TASK ITEM -> Find all lines below containing the string "XOffset" and return them.

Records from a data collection

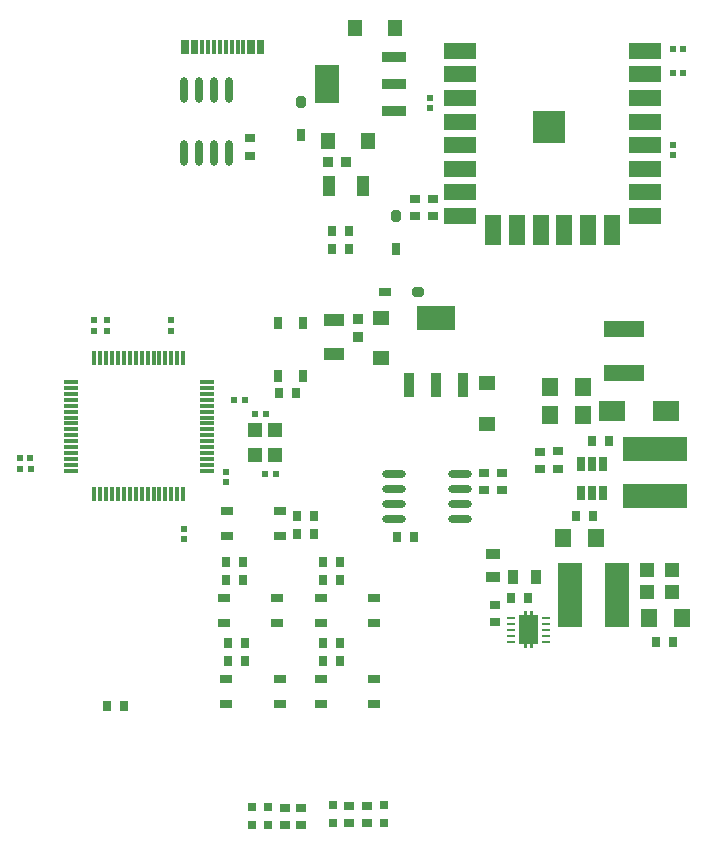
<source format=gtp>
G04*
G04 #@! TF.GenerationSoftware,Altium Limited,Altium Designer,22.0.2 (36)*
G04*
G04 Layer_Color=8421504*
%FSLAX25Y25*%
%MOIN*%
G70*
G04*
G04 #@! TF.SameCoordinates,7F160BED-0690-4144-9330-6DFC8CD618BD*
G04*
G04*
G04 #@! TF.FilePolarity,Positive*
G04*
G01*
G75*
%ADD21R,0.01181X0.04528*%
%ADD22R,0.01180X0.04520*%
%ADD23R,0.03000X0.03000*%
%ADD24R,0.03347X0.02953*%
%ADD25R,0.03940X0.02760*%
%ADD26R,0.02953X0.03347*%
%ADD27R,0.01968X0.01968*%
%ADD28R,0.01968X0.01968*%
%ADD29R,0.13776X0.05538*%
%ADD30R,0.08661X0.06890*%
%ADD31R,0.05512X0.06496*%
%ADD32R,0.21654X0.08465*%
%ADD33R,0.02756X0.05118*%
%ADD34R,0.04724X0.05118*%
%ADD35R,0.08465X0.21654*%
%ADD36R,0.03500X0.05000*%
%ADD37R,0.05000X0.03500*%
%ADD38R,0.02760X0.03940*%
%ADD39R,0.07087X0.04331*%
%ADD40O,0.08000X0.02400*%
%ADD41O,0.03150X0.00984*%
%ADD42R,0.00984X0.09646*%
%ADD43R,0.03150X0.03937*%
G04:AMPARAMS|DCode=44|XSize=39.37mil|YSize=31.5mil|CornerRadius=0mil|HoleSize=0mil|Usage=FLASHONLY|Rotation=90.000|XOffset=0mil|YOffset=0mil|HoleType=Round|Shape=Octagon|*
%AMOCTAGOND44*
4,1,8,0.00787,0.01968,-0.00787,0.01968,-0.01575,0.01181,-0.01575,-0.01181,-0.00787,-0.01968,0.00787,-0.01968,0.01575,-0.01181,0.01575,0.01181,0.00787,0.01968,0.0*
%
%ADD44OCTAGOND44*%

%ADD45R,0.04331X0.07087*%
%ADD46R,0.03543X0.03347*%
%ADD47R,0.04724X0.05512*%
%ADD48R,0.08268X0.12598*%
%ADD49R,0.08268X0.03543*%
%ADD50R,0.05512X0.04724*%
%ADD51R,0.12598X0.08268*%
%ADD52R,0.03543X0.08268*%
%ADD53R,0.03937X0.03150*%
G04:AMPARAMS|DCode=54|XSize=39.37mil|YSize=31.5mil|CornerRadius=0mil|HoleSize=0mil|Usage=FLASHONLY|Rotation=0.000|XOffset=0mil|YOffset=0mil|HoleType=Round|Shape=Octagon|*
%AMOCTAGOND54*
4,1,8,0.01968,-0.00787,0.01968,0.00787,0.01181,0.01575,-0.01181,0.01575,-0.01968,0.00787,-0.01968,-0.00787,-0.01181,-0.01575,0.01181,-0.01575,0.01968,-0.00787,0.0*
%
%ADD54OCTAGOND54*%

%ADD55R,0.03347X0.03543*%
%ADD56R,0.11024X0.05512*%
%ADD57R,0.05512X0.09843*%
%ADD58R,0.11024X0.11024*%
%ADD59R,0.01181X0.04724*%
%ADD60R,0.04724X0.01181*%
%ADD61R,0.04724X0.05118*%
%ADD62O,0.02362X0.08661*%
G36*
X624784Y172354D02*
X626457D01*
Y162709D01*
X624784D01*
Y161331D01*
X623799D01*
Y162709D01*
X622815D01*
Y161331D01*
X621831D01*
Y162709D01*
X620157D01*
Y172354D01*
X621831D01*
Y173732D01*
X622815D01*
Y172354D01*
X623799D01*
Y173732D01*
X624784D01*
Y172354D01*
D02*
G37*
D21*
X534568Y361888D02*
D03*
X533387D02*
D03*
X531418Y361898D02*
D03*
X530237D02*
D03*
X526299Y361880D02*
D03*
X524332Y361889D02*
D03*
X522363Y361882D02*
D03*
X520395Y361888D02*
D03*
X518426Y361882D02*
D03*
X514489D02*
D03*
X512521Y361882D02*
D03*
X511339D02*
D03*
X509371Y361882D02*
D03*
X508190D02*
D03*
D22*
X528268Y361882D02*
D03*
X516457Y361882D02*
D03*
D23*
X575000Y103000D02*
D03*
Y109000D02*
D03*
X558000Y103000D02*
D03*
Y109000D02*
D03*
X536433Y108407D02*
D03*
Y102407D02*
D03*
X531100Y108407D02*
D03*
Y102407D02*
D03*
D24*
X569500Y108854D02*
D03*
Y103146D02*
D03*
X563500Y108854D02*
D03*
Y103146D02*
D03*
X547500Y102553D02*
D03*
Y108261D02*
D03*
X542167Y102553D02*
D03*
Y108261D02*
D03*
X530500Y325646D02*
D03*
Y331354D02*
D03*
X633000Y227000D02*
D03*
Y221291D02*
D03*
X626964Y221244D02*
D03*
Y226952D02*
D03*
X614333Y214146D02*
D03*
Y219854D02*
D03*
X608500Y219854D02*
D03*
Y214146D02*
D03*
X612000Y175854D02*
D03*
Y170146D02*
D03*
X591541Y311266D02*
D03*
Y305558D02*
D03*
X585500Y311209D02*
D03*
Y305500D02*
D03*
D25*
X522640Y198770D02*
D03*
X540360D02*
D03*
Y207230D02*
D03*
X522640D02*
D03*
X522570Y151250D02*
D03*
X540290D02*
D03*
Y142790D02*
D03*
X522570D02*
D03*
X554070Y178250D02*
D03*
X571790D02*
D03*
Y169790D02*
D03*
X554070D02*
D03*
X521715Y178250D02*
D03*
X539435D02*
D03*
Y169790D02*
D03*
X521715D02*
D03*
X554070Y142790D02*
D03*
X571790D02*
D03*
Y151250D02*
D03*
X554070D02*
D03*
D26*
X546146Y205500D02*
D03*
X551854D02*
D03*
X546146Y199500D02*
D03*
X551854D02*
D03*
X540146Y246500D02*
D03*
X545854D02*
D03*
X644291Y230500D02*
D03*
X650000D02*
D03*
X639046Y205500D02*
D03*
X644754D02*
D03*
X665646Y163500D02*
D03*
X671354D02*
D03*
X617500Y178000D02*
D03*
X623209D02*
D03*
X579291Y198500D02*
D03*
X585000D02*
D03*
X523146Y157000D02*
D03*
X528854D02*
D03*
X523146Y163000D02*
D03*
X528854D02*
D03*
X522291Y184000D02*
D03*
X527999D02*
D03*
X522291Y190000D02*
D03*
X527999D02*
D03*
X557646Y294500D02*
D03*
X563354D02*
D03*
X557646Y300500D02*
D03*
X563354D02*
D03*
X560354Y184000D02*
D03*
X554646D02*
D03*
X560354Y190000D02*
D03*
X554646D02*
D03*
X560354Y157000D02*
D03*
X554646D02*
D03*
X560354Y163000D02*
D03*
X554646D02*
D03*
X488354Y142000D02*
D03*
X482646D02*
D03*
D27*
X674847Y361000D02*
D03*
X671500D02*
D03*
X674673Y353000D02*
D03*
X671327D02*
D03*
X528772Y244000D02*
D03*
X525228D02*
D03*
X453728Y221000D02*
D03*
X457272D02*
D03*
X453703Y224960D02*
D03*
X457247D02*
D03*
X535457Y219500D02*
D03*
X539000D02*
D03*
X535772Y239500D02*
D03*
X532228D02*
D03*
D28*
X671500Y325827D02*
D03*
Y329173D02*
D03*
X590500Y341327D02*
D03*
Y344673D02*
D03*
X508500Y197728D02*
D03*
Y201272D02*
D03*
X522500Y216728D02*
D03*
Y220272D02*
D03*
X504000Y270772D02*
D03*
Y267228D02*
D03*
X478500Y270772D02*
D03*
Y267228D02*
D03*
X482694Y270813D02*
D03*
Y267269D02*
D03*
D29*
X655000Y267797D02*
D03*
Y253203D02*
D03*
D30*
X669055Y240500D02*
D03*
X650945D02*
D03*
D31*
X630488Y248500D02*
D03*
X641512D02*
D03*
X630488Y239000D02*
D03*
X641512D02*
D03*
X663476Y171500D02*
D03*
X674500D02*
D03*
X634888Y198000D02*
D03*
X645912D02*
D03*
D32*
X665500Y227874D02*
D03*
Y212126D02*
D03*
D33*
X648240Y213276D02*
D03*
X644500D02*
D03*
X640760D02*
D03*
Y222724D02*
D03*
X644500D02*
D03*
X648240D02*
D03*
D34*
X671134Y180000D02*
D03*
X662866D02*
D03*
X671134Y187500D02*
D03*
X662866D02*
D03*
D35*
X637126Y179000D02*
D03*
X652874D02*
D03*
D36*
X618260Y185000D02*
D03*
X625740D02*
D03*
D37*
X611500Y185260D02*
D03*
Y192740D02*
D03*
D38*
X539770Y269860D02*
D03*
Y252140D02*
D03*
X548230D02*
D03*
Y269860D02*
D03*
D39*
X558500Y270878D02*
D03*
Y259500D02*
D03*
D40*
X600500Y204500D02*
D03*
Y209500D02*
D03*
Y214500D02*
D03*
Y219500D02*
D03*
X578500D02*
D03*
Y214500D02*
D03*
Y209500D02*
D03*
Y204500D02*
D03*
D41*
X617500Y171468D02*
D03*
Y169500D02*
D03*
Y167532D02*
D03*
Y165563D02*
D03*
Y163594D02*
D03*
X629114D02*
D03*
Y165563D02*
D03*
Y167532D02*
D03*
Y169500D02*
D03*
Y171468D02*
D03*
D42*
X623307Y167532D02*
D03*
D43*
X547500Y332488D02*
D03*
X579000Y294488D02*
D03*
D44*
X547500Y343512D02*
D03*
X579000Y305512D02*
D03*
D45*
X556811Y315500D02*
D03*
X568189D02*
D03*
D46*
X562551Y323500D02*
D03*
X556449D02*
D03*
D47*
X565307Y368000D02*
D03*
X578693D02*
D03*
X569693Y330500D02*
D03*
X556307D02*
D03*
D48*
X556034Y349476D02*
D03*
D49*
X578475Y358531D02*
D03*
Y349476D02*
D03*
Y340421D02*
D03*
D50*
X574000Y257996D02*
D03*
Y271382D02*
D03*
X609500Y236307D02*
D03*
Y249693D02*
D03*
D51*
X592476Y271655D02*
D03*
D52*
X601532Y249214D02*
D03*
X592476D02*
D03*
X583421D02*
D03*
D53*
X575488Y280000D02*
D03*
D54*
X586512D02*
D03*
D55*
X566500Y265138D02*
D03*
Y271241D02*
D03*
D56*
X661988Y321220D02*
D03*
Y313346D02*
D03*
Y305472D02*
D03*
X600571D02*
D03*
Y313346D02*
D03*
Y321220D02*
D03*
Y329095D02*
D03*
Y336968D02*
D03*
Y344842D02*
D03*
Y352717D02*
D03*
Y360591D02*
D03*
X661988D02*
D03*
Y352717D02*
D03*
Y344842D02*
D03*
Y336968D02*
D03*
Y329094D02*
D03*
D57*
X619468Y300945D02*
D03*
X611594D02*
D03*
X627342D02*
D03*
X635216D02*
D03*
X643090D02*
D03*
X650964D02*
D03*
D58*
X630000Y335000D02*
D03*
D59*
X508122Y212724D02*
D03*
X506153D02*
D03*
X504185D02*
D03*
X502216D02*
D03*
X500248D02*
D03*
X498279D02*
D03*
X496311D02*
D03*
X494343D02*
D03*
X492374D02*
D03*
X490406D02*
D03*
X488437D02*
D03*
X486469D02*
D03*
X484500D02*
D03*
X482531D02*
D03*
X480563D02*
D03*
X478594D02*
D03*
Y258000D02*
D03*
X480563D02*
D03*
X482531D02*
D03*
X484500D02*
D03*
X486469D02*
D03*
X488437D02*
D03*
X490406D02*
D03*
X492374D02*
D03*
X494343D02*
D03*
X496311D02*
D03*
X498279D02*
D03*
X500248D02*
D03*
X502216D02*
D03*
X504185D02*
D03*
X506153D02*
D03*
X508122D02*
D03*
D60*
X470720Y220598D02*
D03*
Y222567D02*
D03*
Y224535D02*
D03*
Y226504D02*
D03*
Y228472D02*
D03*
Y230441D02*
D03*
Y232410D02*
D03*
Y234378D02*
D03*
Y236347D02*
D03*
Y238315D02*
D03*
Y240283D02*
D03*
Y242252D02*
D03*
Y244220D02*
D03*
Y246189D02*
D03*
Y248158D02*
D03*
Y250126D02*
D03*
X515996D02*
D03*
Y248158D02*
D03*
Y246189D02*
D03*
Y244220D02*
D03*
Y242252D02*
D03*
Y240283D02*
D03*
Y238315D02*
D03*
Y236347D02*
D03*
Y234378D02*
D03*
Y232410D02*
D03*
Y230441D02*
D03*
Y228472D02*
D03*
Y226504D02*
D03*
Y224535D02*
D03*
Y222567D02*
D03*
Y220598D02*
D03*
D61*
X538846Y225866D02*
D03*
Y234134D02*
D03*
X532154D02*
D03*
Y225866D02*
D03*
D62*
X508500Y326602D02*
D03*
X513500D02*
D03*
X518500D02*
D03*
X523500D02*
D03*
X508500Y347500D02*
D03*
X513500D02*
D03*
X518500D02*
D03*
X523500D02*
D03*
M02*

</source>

* * *

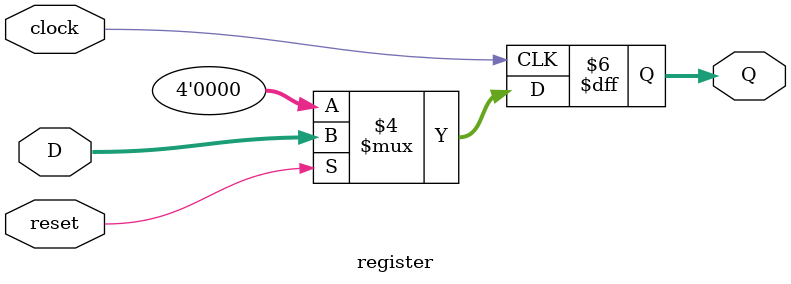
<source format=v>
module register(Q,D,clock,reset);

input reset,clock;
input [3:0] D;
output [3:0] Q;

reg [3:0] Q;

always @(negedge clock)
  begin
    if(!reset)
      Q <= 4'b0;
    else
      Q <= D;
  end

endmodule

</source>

EXPECTED OUTPUT ->
G04:AMPARAMS|DCode=44|XSize=39.37mil|YSize=31.5mil|CornerRadius=0mil|HoleSize=0mil|Usage=FLASHONLY|Rotation=90.000|XOffset=0mil|YOffset=0mil|HoleType=Round|Shape=Octagon|*
G04:AMPARAMS|DCode=54|XSize=39.37mil|YSize=31.5mil|CornerRadius=0mil|HoleSize=0mil|Usage=FLASHONLY|Rotation=0.000|XOffset=0mil|YOffset=0mil|HoleType=Round|Shape=Octagon|*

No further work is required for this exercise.